本のタイトルは、「母が紡ぐ和の薬膳」。内容は、自分史と、思い出の薬膳料理のレシピ集を組み合わせたもの。レシピの多くは、宮沢さんの母がかつて、薬膳料理だと意識することもなく作ってくれたものだという。
同大賞は、1995年にフランス人資産家が創設したもの。これまでにも著名な料理研究家などが受賞していて、宮沢さんにとっては「あこがれの賞」。

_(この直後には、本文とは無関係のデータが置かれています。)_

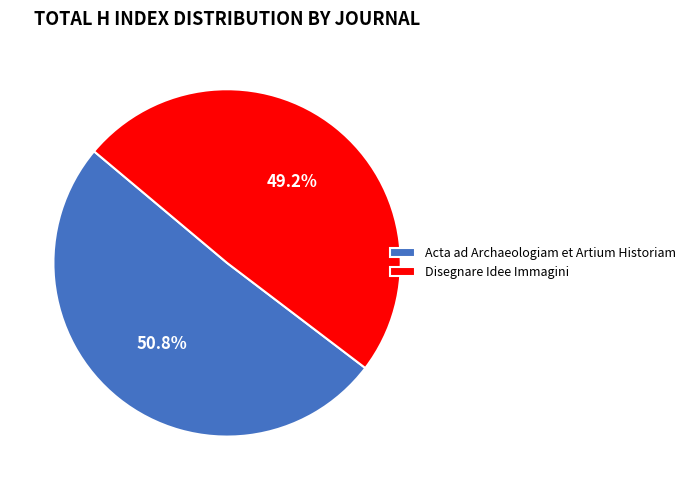

To the nearest percent, what portion does Disegnare Idee Immagini represent?

49%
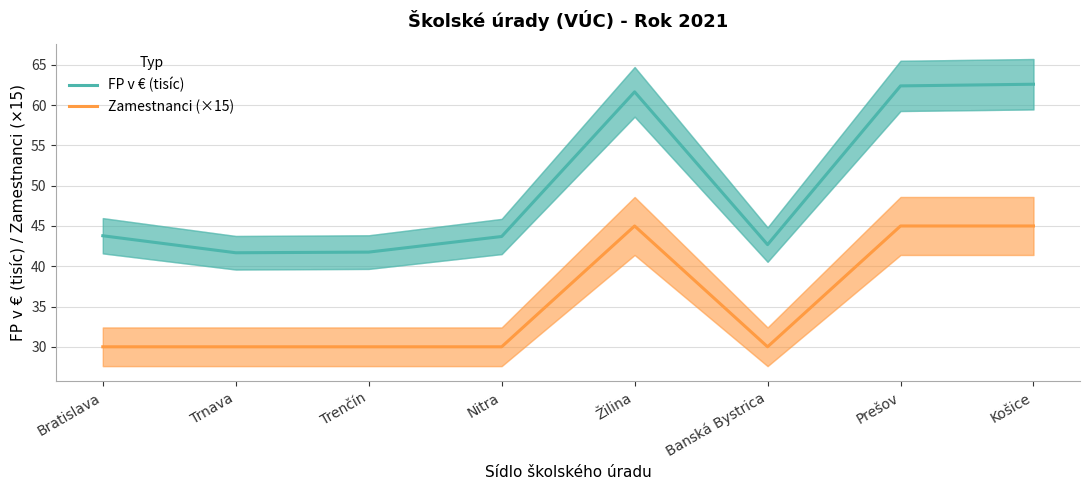

The value of FP v € (tisíc) at Bratislava is 43.8. True or false?

True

昨年、思い切って応募した。
ノミネート作の著者による発表会と最終選考が、スウェーデンで行われた際、宮沢さんは、母が嫁入り道具に持たせてくれた着物で出席した。
宮沢さんが同書をまとめたのは、母が、家族のために作ってくれていた素朴な料理が、薬膳だったのだと気付いたことがきっかけ。
宮沢さんは、33歳で母と幼い娘を続けて亡くし、ショックからうつ病を患った。その後、食事で元気になろうと薬膳を学び始めたという。
同大賞で宮沢さんの本は、「日本の家庭に受け継がれている料理は、心も体も健康にする薬膳で、世界に伝えていくべきものだ」と、評価された。
なお、同書の販売は、すでに終了した。同市内の記念、多賀、十王、南部の4図書館に所蔵されている。